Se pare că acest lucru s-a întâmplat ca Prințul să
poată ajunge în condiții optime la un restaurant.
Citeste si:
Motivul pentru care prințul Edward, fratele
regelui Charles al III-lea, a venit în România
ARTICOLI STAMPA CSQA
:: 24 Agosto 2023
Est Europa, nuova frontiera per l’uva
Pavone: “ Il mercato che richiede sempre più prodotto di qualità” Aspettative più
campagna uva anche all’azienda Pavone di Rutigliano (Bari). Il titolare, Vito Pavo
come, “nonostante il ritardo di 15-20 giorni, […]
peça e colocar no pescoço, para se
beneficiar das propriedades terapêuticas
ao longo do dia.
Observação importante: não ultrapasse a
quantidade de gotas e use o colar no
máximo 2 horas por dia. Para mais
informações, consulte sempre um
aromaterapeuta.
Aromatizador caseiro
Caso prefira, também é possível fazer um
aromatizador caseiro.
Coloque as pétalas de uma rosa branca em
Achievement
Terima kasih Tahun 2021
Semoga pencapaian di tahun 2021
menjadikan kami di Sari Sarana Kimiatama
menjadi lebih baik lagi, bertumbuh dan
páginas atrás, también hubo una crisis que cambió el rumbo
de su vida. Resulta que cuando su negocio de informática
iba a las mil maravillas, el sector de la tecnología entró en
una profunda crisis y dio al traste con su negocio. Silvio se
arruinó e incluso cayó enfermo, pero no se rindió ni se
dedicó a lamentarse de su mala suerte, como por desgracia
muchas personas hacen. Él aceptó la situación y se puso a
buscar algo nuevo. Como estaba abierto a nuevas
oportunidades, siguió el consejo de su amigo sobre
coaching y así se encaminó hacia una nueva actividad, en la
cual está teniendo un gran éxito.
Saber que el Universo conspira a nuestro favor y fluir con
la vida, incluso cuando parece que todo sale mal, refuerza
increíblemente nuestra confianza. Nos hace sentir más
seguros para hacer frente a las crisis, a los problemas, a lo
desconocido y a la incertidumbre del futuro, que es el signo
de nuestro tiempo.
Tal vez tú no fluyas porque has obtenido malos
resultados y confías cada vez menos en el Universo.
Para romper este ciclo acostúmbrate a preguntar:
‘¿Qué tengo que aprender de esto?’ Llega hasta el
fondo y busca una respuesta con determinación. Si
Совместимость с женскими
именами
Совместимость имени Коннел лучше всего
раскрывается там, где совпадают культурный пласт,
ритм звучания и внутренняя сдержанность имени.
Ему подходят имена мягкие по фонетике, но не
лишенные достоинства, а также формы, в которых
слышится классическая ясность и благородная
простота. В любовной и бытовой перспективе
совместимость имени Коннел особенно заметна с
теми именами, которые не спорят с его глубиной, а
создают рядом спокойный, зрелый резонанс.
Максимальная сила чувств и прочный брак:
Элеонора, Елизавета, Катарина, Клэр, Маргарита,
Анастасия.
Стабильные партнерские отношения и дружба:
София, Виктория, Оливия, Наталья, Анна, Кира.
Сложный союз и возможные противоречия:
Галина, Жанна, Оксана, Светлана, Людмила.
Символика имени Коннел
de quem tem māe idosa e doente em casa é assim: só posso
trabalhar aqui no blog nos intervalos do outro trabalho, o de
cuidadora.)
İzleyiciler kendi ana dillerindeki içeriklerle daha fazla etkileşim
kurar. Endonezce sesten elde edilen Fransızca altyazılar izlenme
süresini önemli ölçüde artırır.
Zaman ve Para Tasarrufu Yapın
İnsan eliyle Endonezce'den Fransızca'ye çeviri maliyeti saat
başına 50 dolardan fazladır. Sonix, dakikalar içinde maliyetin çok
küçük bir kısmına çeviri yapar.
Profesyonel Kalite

▶ **Exercise**: Reproduce exactly the lines of the records above from the one with "beneficiar das propriedades terapêuticas" to the one with "una profunda crisis", both included, and leave out everything else.

▶ **Answer area**:
beneficiar das propriedades terapêuticas
ao longo do dia.
Observação importante: não ultrapasse a
quantidade de gotas e use o colar no
máximo 2 horas por dia. Para mais
informações, consulte sempre um
aromaterapeuta.
Aromatizador caseiro
Caso prefira, também é possível fazer um
aromatizador caseiro.
Coloque as pétalas de uma rosa branca em
Achievement
Terima kasih Tahun 2021
Semoga pencapaian di tahun 2021
menjadikan kami di Sari Sarana Kimiatama
menjadi lebih baik lagi, bertumbuh dan
páginas atrás, también hubo una crisis que cambió el rumbo
de su vida. Resulta que cuando su negocio de informática
iba a las mil maravillas, el sector de la tecnología entró en
una profunda crisis y dio al traste con su negocio. Silvio se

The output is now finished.